Il faut bien comprendre qu’user de la chirurgie dans le but de perdre de la masse pondérale ne permet pas une guérison soudaine ou miracle. La chirurgie est considérée comme la solution de derniers recours en cas de danger pour la personne atteinte d’obésité chronique, et ne devrait pas être utilisée à tout bout de champs, selon les professionnels de santé.

"Il y a 3 niveaux de prise en charge : le premier, c’est la consultation chez le médecin généraliste" qui n’est pas assez sollicité selon les spécialistes car ces derniers peuvent être réticents à l’idée d’une prise en charge à long terme du patient.

Le deuxième niveau d’intervention, c’est la visite chez le spécialiste endocrinologue ou diététicien : formés à cette prise en charge, les spécialistes sont les traitants les plus capables car ils savent travailler à la fois l’aspect physique, psychologique et environnemental, "indissociables pour une bonne compréhension de son patient et donc un bon traitement"

Et dans un dernier temps, le troisième niveau de prise en charge, la chirurgie. Ces chirurgies, rappelons-le peuvent avoir des conséquences néfastes : le déséquilibre hormonal de l’opération peut causer des anorexies et des coupures d’appétit définitives.

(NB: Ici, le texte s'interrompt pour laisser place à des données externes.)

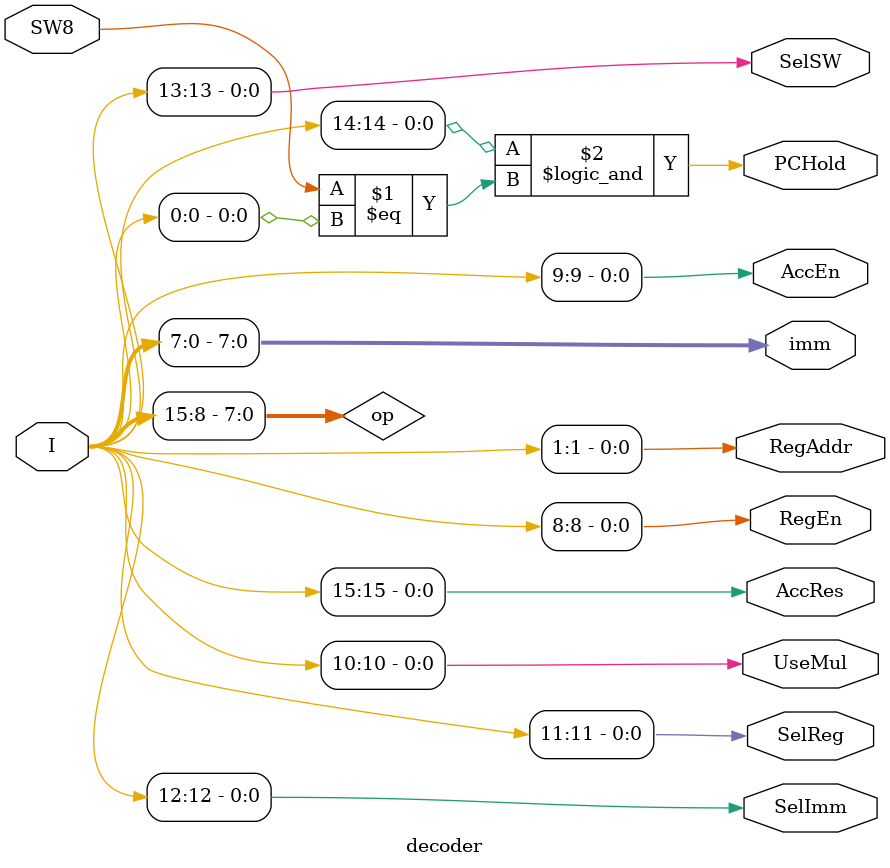
<source format=sv>

`include "opcodes.sv"
module decoder #(parameter n = 8, Isize = 16) (
  input [n+7:0] I,
  input SW8,
  output logic [n-1:0] imm,
  output logic PCHold,
  output logic SelSW,
  output logic SelImm,
  output logic SelReg,
  output logic UseMul,
  output logic AccEn,
  output logic AccRes,
  output logic RegEn,
  output logic RegAddr
  );

 logic [7:0] op;

//------------- code starts here ---------
// instruction decoder
assign op = I[Isize-1:n];
assign imm = I[n-1:0];

assign RegAddr = imm[1];

assign AccRes = op[7];
assign PCHold = op[6] && (SW8 == imm[0]);
assign SelSW  = op[5];
assign SelImm = op[4];
assign SelReg = op[3];
assign UseMul = op[2];
assign AccEn  = op[1];
assign RegEn  = op[0];


endmodule //module decoder --------------------------------
</source>
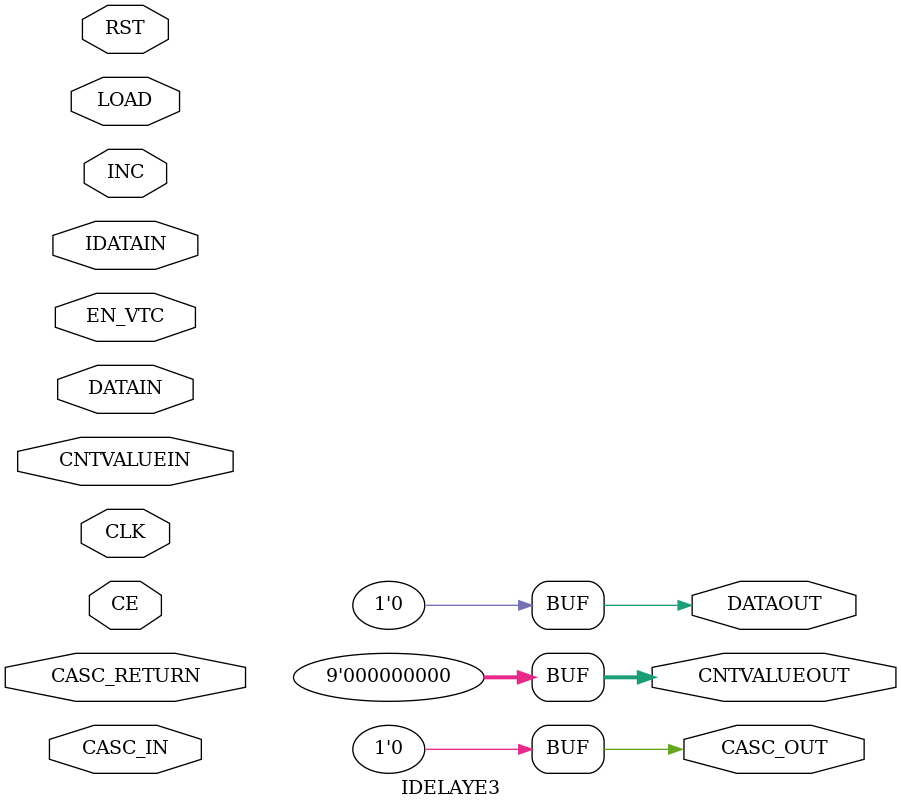
<source format=v>
module IDELAYE3(	// file.cleaned.mlir:2:3
  input        CASC_IN,	// file.cleaned.mlir:2:26
               CASC_RETURN,	// file.cleaned.mlir:2:44
               CE,	// file.cleaned.mlir:2:66
               CLK,	// file.cleaned.mlir:2:79
  input  [8:0] CNTVALUEIN,	// file.cleaned.mlir:2:93
  input        DATAIN,	// file.cleaned.mlir:2:114
               EN_VTC,	// file.cleaned.mlir:2:131
               IDATAIN,	// file.cleaned.mlir:2:148
               INC,	// file.cleaned.mlir:2:166
               LOAD,	// file.cleaned.mlir:2:180
               RST,	// file.cleaned.mlir:2:195
  output       CASC_OUT,	// file.cleaned.mlir:2:210
  output [8:0] CNTVALUEOUT,	// file.cleaned.mlir:2:229
  output       DATAOUT	// file.cleaned.mlir:2:251
);

  assign CASC_OUT = 1'h0;	// file.cleaned.mlir:3:14, :5:5
  assign CNTVALUEOUT = 9'h0;	// file.cleaned.mlir:4:14, :5:5
  assign DATAOUT = 1'h0;	// file.cleaned.mlir:3:14, :5:5
endmodule


</source>
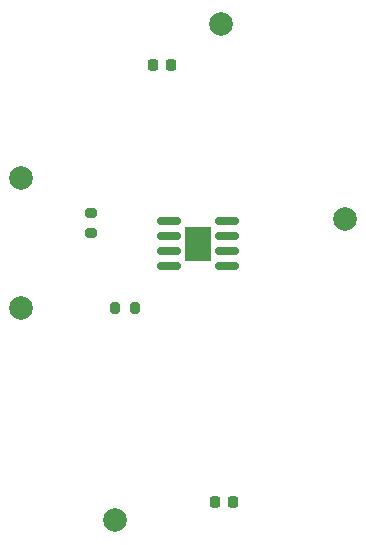
<source format=gbr>
%TF.GenerationSoftware,KiCad,Pcbnew,8.0.4*%
%TF.CreationDate,2024-08-13T18:30:55-04:00*%
%TF.ProjectId,op amp circuit,6f702061-6d70-4206-9369-72637569742e,rev?*%
%TF.SameCoordinates,Original*%
%TF.FileFunction,Soldermask,Top*%
%TF.FilePolarity,Negative*%
%FSLAX46Y46*%
G04 Gerber Fmt 4.6, Leading zero omitted, Abs format (unit mm)*
G04 Created by KiCad (PCBNEW 8.0.4) date 2024-08-13 18:30:55*
%MOMM*%
%LPD*%
G01*
G04 APERTURE LIST*
G04 Aperture macros list*
%AMRoundRect*
0 Rectangle with rounded corners*
0 $1 Rounding radius*
0 $2 $3 $4 $5 $6 $7 $8 $9 X,Y pos of 4 corners*
0 Add a 4 corners polygon primitive as box body*
4,1,4,$2,$3,$4,$5,$6,$7,$8,$9,$2,$3,0*
0 Add four circle primitives for the rounded corners*
1,1,$1+$1,$2,$3*
1,1,$1+$1,$4,$5*
1,1,$1+$1,$6,$7*
1,1,$1+$1,$8,$9*
0 Add four rect primitives between the rounded corners*
20,1,$1+$1,$2,$3,$4,$5,0*
20,1,$1+$1,$4,$5,$6,$7,0*
20,1,$1+$1,$6,$7,$8,$9,0*
20,1,$1+$1,$8,$9,$2,$3,0*%
G04 Aperture macros list end*
%ADD10RoundRect,0.200000X0.275000X-0.200000X0.275000X0.200000X-0.275000X0.200000X-0.275000X-0.200000X0*%
%ADD11C,2.000000*%
%ADD12RoundRect,0.225000X-0.225000X-0.250000X0.225000X-0.250000X0.225000X0.250000X-0.225000X0.250000X0*%
%ADD13RoundRect,0.150000X-0.825000X-0.150000X0.825000X-0.150000X0.825000X0.150000X-0.825000X0.150000X0*%
%ADD14R,2.290000X3.000000*%
%ADD15RoundRect,0.200000X-0.200000X-0.275000X0.200000X-0.275000X0.200000X0.275000X-0.200000X0.275000X0*%
%ADD16RoundRect,0.225000X0.225000X0.250000X-0.225000X0.250000X-0.225000X-0.250000X0.225000X-0.250000X0*%
G04 APERTURE END LIST*
D10*
%TO.C,R1*%
X116500000Y-121150000D03*
X116500000Y-119500000D03*
%TD*%
D11*
%TO.C,TP1*%
X127500000Y-103500000D03*
%TD*%
D12*
%TO.C,C2*%
X126950000Y-144000000D03*
X128500000Y-144000000D03*
%TD*%
D13*
%TO.C,U1*%
X123050000Y-120190000D03*
X123050000Y-121460000D03*
X123050000Y-122730000D03*
X123050000Y-124000000D03*
X128000000Y-124000000D03*
X128000000Y-122730000D03*
X128000000Y-121460000D03*
X128000000Y-120190000D03*
D14*
X125525000Y-122095000D03*
%TD*%
D11*
%TO.C,TP5*%
X138000000Y-120000000D03*
%TD*%
D15*
%TO.C,R2*%
X118500000Y-127500000D03*
X120150000Y-127500000D03*
%TD*%
D11*
%TO.C,TP2*%
X118500000Y-145500000D03*
%TD*%
%TO.C,TP4*%
X110500000Y-116500000D03*
%TD*%
D16*
%TO.C,C1*%
X123275000Y-107000000D03*
X121725000Y-107000000D03*
%TD*%
D11*
%TO.C,TP3*%
X110500000Y-127500000D03*
%TD*%
M02*

</source>
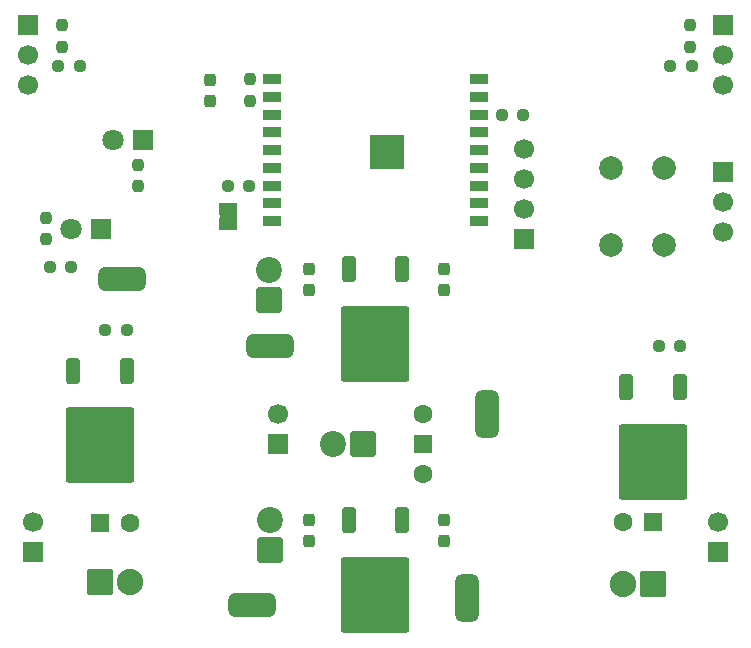
<source format=gbr>
%TF.GenerationSoftware,KiCad,Pcbnew,9.0.4*%
%TF.CreationDate,2025-09-10T21:21:39+09:00*%
%TF.ProjectId,ltr,6c74722e-6b69-4636-9164-5f7063625858,rev?*%
%TF.SameCoordinates,Original*%
%TF.FileFunction,Soldermask,Top*%
%TF.FilePolarity,Negative*%
%FSLAX46Y46*%
G04 Gerber Fmt 4.6, Leading zero omitted, Abs format (unit mm)*
G04 Created by KiCad (PCBNEW 9.0.4) date 2025-09-10 21:21:39*
%MOMM*%
%LPD*%
G01*
G04 APERTURE LIST*
G04 Aperture macros list*
%AMRoundRect*
0 Rectangle with rounded corners*
0 $1 Rounding radius*
0 $2 $3 $4 $5 $6 $7 $8 $9 X,Y pos of 4 corners*
0 Add a 4 corners polygon primitive as box body*
4,1,4,$2,$3,$4,$5,$6,$7,$8,$9,$2,$3,0*
0 Add four circle primitives for the rounded corners*
1,1,$1+$1,$2,$3*
1,1,$1+$1,$4,$5*
1,1,$1+$1,$6,$7*
1,1,$1+$1,$8,$9*
0 Add four rect primitives between the rounded corners*
20,1,$1+$1,$2,$3,$4,$5,0*
20,1,$1+$1,$4,$5,$6,$7,0*
20,1,$1+$1,$6,$7,$8,$9,0*
20,1,$1+$1,$8,$9,$2,$3,0*%
G04 Aperture macros list end*
%ADD10RoundRect,0.237500X-0.237500X0.300000X-0.237500X-0.300000X0.237500X-0.300000X0.237500X0.300000X0*%
%ADD11RoundRect,0.249999X0.850001X-0.850001X0.850001X0.850001X-0.850001X0.850001X-0.850001X-0.850001X0*%
%ADD12C,2.200000*%
%ADD13RoundRect,0.237500X-0.237500X0.250000X-0.237500X-0.250000X0.237500X-0.250000X0.237500X0.250000X0*%
%ADD14RoundRect,0.237500X-0.250000X-0.237500X0.250000X-0.237500X0.250000X0.237500X-0.250000X0.237500X0*%
%ADD15RoundRect,0.500000X-1.500000X0.500000X-1.500000X-0.500000X1.500000X-0.500000X1.500000X0.500000X0*%
%ADD16R,1.700000X1.700000*%
%ADD17C,1.700000*%
%ADD18R,1.800000X1.800000*%
%ADD19C,1.800000*%
%ADD20RoundRect,0.237500X0.250000X0.237500X-0.250000X0.237500X-0.250000X-0.237500X0.250000X-0.237500X0*%
%ADD21RoundRect,0.250000X-0.350000X0.850000X-0.350000X-0.850000X0.350000X-0.850000X0.350000X0.850000X0*%
%ADD22RoundRect,0.249997X-2.650003X2.950003X-2.650003X-2.950003X2.650003X-2.950003X2.650003X2.950003X0*%
%ADD23R,1.500000X0.900000*%
%ADD24C,0.600000*%
%ADD25R,2.900000X2.900000*%
%ADD26RoundRect,0.237500X0.237500X-0.250000X0.237500X0.250000X-0.237500X0.250000X-0.237500X-0.250000X0*%
%ADD27RoundRect,0.250000X-0.870000X-0.870000X0.870000X-0.870000X0.870000X0.870000X-0.870000X0.870000X0*%
%ADD28C,2.240000*%
%ADD29R,1.500000X1.500000*%
%ADD30C,1.600000*%
%ADD31RoundRect,0.500000X-0.500000X-1.500000X0.500000X-1.500000X0.500000X1.500000X-0.500000X1.500000X0*%
%ADD32RoundRect,0.249999X0.850001X0.850001X-0.850001X0.850001X-0.850001X-0.850001X0.850001X-0.850001X0*%
%ADD33RoundRect,0.250000X0.550000X0.550000X-0.550000X0.550000X-0.550000X-0.550000X0.550000X-0.550000X0*%
%ADD34RoundRect,0.250000X0.870000X0.870000X-0.870000X0.870000X-0.870000X-0.870000X0.870000X-0.870000X0*%
%ADD35R,1.500000X1.000000*%
%ADD36RoundRect,0.250000X-0.550000X-0.550000X0.550000X-0.550000X0.550000X0.550000X-0.550000X0.550000X0*%
%ADD37C,2.000000*%
%ADD38RoundRect,0.237500X0.237500X-0.300000X0.237500X0.300000X-0.237500X0.300000X-0.237500X-0.300000X0*%
G04 APERTURE END LIST*
%TO.C,JP1*%
G36*
X18800000Y-19850000D02*
G01*
X20300000Y-19850000D01*
X20300000Y-19550000D01*
X18800000Y-19550000D01*
X18800000Y-19850000D01*
G37*
%TD*%
D10*
%TO.C,C1*%
X37800000Y-45450000D03*
X37800000Y-47175000D03*
%TD*%
D11*
%TO.C,D7*%
X23100000Y-47990000D03*
D12*
X23100000Y-45450000D03*
%TD*%
D10*
%TO.C,C2*%
X26350000Y-45450000D03*
X26350000Y-47175000D03*
%TD*%
D13*
%TO.C,R7*%
X21350000Y-8100000D03*
X21350000Y-9925000D03*
%TD*%
D14*
%TO.C,R4*%
X56950000Y-6950000D03*
X58775000Y-6950000D03*
%TD*%
D15*
%TO.C,J12*%
X23050000Y-30725000D03*
%TD*%
D16*
%TO.C,J3*%
X3000000Y-48140000D03*
D17*
X3000000Y-45600000D03*
%TD*%
D15*
%TO.C,J10*%
X10550000Y-25050000D03*
%TD*%
D18*
%TO.C,Q3*%
X8770000Y-20755000D03*
D19*
X6230000Y-20755000D03*
%TD*%
D13*
%TO.C,R10*%
X11925000Y-15325000D03*
X11925000Y-17150000D03*
%TD*%
D16*
%TO.C,J1*%
X2575000Y-3525000D03*
D17*
X2575000Y-6065000D03*
X2575000Y-8605000D03*
%TD*%
D20*
%TO.C,R8*%
X6230000Y-24030000D03*
X4405000Y-24030000D03*
%TD*%
D21*
%TO.C,Q2*%
X57800000Y-34200000D03*
D22*
X55520000Y-40500000D03*
D21*
X53240000Y-34200000D03*
%TD*%
D23*
%TO.C,U2*%
X23250000Y-8100000D03*
X23250000Y-9600000D03*
X23250000Y-11100000D03*
X23250000Y-12600000D03*
X23250000Y-14100000D03*
X23250000Y-15600000D03*
X23250000Y-17100000D03*
X23250000Y-18600000D03*
X23250000Y-20100000D03*
X40750000Y-20100000D03*
X40750000Y-18600000D03*
X40750000Y-17100000D03*
X40750000Y-15600000D03*
X40750000Y-14100000D03*
X40750000Y-12600000D03*
X40750000Y-11100000D03*
X40750000Y-9600000D03*
X40750000Y-8100000D03*
D24*
X31860000Y-13750000D03*
X31860000Y-14850000D03*
X32410000Y-13200000D03*
X32410000Y-14300000D03*
X32410000Y-15400000D03*
X32960000Y-13750000D03*
D25*
X32960000Y-14300000D03*
D24*
X32960000Y-14850000D03*
X33510000Y-13200000D03*
X33510000Y-14300000D03*
X33510000Y-15400000D03*
X34060000Y-13750000D03*
X34060000Y-14850000D03*
%TD*%
D16*
%TO.C,J4*%
X61000000Y-48090000D03*
D17*
X61000000Y-45550000D03*
%TD*%
D21*
%TO.C,U1*%
X34280000Y-45450000D03*
D22*
X32000000Y-51750000D03*
D21*
X29720000Y-45450000D03*
%TD*%
D26*
%TO.C,R9*%
X4105000Y-21667500D03*
X4105000Y-19842500D03*
%TD*%
D27*
%TO.C,D1*%
X8660000Y-50700000D03*
D28*
X11200000Y-50700000D03*
%TD*%
D20*
%TO.C,R11*%
X10950000Y-29300000D03*
X9125000Y-29300000D03*
%TD*%
D29*
%TO.C,SW1*%
X36000000Y-39000000D03*
D30*
X36000000Y-36460000D03*
X36000000Y-41540000D03*
%TD*%
D16*
%TO.C,J11*%
X61450000Y-15975000D03*
D17*
X61450000Y-18515000D03*
X61450000Y-21055000D03*
%TD*%
D20*
%TO.C,R2*%
X6975000Y-6975000D03*
X5150000Y-6975000D03*
%TD*%
D10*
%TO.C,C4*%
X37760000Y-24210000D03*
X37760000Y-25935000D03*
%TD*%
D31*
%TO.C,J7*%
X39750000Y-52000000D03*
%TD*%
D21*
%TO.C,U3*%
X34280000Y-24200000D03*
D22*
X32000000Y-30500000D03*
D21*
X29720000Y-24200000D03*
%TD*%
D32*
%TO.C,D5*%
X30930000Y-39000000D03*
D12*
X28390000Y-39000000D03*
%TD*%
D33*
%TO.C,D4*%
X55500000Y-45600000D03*
D30*
X52960000Y-45600000D03*
%TD*%
D15*
%TO.C,J9*%
X21575000Y-52575000D03*
%TD*%
D34*
%TO.C,D3*%
X55490000Y-50850000D03*
D28*
X52950000Y-50850000D03*
%TD*%
D35*
%TO.C,JP1*%
X19550000Y-20350000D03*
X19550000Y-19050000D03*
%TD*%
D26*
%TO.C,R3*%
X58625000Y-5350000D03*
X58625000Y-3525000D03*
%TD*%
D14*
%TO.C,R6*%
X19475000Y-17100000D03*
X21300000Y-17100000D03*
%TD*%
D10*
%TO.C,C5*%
X26360000Y-24210000D03*
X26360000Y-25935000D03*
%TD*%
D36*
%TO.C,D2*%
X8650000Y-45650000D03*
D30*
X11190000Y-45650000D03*
%TD*%
D26*
%TO.C,R1*%
X5475000Y-5350000D03*
X5475000Y-3525000D03*
%TD*%
D18*
%TO.C,D8*%
X12275000Y-13205000D03*
D19*
X9735000Y-13205000D03*
%TD*%
D37*
%TO.C,SW2*%
X51950000Y-22150000D03*
X51950000Y-15650000D03*
X56450000Y-22150000D03*
X56450000Y-15650000D03*
%TD*%
D16*
%TO.C,J5*%
X23750000Y-38975000D03*
D17*
X23750000Y-36435000D03*
%TD*%
D31*
%TO.C,J8*%
X41450000Y-36475000D03*
%TD*%
D20*
%TO.C,R12*%
X57800000Y-30650000D03*
X55975000Y-30650000D03*
%TD*%
D11*
%TO.C,D6*%
X23025000Y-26765000D03*
D12*
X23025000Y-24225000D03*
%TD*%
D21*
%TO.C,Q1*%
X10930000Y-32800000D03*
D22*
X8650000Y-39100000D03*
D21*
X6370000Y-32800000D03*
%TD*%
D16*
%TO.C,J6*%
X44600000Y-21660000D03*
D17*
X44600000Y-19120000D03*
X44600000Y-16580000D03*
X44600000Y-14040000D03*
%TD*%
D38*
%TO.C,C3*%
X17950000Y-9925000D03*
X17950000Y-8200000D03*
%TD*%
D20*
%TO.C,R5*%
X44525000Y-11100000D03*
X42700000Y-11100000D03*
%TD*%
D16*
%TO.C,J2*%
X61425000Y-3525000D03*
D17*
X61425000Y-6065000D03*
X61425000Y-8605000D03*
%TD*%
M02*

</source>
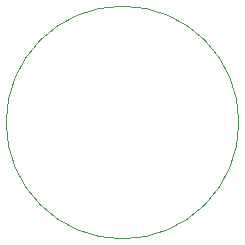
<source format=gm1>
G04 #@! TF.GenerationSoftware,KiCad,Pcbnew,5.1.5+dfsg1-2build2*
G04 #@! TF.CreationDate,2022-04-03T20:03:19+02:00*
G04 #@! TF.ProjectId,rincePile,72696e63-6550-4696-9c65-2e6b69636164,rev?*
G04 #@! TF.SameCoordinates,Original*
G04 #@! TF.FileFunction,Profile,NP*
%FSLAX46Y46*%
G04 Gerber Fmt 4.6, Leading zero omitted, Abs format (unit mm)*
G04 Created by KiCad (PCBNEW 5.1.5+dfsg1-2build2) date 2022-04-03 20:03:19*
%MOMM*%
%LPD*%
G04 APERTURE LIST*
%ADD10C,0.050000*%
G04 APERTURE END LIST*
D10*
X113993837Y18034000D02*
G75*
G03X113993837Y18034000I-9853837J0D01*
G01*
M02*

</source>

La sensibilisation, seule arme possible contre la guerre du poids

L’étude, les médecins du CHU de Lyon, ainsi qu’une patiente en cas d’obésité chronique, adhérente à l’AFERO, sont tous unanimes sur les solutions que les patients et les traitants doivent adopter ainsi que des solutions que la société doit prendre en compte pour lutter efficacement contre l’obésité :
- Une prise en charge médicale, psychologique et nutritive est nécessaire pour donner au patient une chance d’appréhender sa maladie sur tous les plans. Les projets construits avec les spécialistes doivent être réalistes pour ne pas mettre le patient en échec, le décourageant avant même d’avoir commencé. L’écoute et la compréhension du patient sont primordiales.
- et surtout, il faut prendre son temps. Dans une société où tout va toujours plus vite, l’objectif lorsque quelques kilos en trop apparaissent est de les faire disparaître le plus vite possible. Le patient, angoissé et mal dans sa peau, ressent le besoin de perdre du poids vite plutôt que bien, ce qui peut le pousser à enchaîner des régimes draconiens et va se placer en situation d’échec. L’échec va donc « le pousser dans cette spirale dont il est si difficile de sortir » témoigne la patiente atteinte d’obésité chronique.
- une adaptation des infrastructures doit également être mise en place : manger, bouger, c’est bien, avoir un endroit adapté pour le faire, c’est mieux. Les salles de sport et les piscines peuvent facilement décourager la personne atteinte de problème d’image et la conforter dans ces kilos. Avec des infrastructures spécialisées et des activités adaptées, une meilleure chance de faire du sport est offerte à ceux qui en ont besoin.
- une sensibilisation auprès des enfants : rendre le sport ludique, voici l’une des suggestions proposées dans plusieurs collèges du Bas-Rhin dans le cadre d’une étude sur les habitudes sportives. De la 6ème à la 3ème, le sport est à l’honneur : activités physiques régulières, ludiques, visites de clubs de sports locaux etc. Les élèves en terminale ayant participé à cette étude ont plus de chances de garder leurs habitudes sportives enseignées pendant leur enfance que les autres.
- un partenariat longue durée entre les acteurs concernés : l’industrie de l’agroalimentaire, les politiques, les journalistes, etc. Chacun doit prendre conscience et/ou faire prendre conscience des dangers pour pouvoir prévenir des risques et ainsi aider à la lutte contre l’obésité.